> _What is being asked_: Find the line with "Email | Role |" in the entries below, then reproduce it and every line after it down to and including the line with "amb396@cornell.edu | P |", exactly.

> _Raw data_:
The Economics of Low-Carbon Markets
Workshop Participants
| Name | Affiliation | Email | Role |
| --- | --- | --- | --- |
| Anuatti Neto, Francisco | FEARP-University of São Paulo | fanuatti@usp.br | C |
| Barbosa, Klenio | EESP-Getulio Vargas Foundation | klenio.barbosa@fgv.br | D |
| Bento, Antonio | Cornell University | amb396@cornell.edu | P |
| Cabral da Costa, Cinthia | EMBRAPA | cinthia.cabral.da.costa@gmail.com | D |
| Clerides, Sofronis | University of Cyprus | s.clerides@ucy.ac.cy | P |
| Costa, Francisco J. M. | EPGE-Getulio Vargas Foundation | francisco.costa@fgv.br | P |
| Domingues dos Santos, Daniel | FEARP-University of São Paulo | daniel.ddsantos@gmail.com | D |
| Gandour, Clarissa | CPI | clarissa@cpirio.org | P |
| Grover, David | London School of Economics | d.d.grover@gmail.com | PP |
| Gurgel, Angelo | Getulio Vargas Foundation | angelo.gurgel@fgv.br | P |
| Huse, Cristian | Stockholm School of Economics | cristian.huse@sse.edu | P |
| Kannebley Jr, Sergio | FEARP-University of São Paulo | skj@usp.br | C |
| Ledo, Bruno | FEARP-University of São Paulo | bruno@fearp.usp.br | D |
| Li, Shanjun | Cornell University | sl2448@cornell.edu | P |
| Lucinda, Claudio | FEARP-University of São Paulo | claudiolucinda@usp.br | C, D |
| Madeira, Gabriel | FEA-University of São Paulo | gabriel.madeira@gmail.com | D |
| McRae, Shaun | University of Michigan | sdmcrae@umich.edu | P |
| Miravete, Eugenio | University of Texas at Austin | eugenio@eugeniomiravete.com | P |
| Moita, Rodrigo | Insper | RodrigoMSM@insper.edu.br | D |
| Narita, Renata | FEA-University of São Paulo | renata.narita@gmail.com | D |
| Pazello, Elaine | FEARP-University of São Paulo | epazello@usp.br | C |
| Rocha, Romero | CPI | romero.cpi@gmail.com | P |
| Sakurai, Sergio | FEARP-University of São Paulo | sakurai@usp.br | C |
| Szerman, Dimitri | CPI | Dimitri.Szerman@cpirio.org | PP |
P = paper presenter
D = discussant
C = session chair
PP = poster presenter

* * *

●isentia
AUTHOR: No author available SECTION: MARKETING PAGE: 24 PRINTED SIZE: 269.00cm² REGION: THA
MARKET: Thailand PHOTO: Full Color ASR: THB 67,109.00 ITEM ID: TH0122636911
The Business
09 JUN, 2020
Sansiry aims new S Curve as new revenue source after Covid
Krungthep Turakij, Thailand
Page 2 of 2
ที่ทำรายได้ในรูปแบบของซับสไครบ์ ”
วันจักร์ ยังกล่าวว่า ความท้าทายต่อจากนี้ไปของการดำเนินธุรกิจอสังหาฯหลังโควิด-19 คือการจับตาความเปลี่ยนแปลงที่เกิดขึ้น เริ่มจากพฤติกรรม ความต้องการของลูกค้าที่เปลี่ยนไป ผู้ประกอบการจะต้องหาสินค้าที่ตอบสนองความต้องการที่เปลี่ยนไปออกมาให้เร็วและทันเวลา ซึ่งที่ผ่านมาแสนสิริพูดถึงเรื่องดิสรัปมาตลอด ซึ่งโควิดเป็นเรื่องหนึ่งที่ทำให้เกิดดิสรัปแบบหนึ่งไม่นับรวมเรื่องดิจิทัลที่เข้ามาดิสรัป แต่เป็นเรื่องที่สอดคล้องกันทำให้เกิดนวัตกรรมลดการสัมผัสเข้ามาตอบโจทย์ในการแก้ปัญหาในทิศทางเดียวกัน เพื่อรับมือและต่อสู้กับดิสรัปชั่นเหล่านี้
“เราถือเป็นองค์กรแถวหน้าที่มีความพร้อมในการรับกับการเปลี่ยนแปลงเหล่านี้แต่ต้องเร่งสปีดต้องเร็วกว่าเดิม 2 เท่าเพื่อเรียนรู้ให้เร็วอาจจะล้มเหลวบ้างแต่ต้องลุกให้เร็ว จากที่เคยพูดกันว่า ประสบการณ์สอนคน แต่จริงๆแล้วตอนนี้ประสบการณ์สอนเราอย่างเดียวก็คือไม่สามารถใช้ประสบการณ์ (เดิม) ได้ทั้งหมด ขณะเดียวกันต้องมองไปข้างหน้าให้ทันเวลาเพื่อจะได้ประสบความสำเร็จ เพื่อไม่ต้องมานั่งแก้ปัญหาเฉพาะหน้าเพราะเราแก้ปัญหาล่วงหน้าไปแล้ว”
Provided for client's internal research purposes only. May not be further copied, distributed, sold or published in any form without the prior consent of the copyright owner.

---

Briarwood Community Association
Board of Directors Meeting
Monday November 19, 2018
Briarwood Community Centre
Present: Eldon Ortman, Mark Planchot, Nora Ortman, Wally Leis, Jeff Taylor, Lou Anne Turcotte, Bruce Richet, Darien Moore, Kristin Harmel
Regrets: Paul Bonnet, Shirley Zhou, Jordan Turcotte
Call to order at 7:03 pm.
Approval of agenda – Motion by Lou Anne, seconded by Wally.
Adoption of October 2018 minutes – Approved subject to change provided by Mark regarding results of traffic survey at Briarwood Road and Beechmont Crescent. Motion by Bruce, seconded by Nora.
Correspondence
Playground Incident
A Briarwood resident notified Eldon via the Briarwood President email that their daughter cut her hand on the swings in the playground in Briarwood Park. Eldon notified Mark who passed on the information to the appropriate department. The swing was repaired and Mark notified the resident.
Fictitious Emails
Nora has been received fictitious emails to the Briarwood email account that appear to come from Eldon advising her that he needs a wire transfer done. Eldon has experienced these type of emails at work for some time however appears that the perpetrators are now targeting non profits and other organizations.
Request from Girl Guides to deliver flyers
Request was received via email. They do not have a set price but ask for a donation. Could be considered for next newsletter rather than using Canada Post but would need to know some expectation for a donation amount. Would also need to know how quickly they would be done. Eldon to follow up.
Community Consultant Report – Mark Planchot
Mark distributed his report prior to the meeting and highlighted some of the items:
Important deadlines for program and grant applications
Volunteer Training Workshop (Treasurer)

> _Exercise response_:
| Name | Affiliation | Email | Role |
| --- | --- | --- | --- |
| Anuatti Neto, Francisco | FEARP-University of São Paulo | fanuatti@usp.br | C |
| Barbosa, Klenio | EESP-Getulio Vargas Foundation | klenio.barbosa@fgv.br | D |
| Bento, Antonio | Cornell University | amb396@cornell.edu | P |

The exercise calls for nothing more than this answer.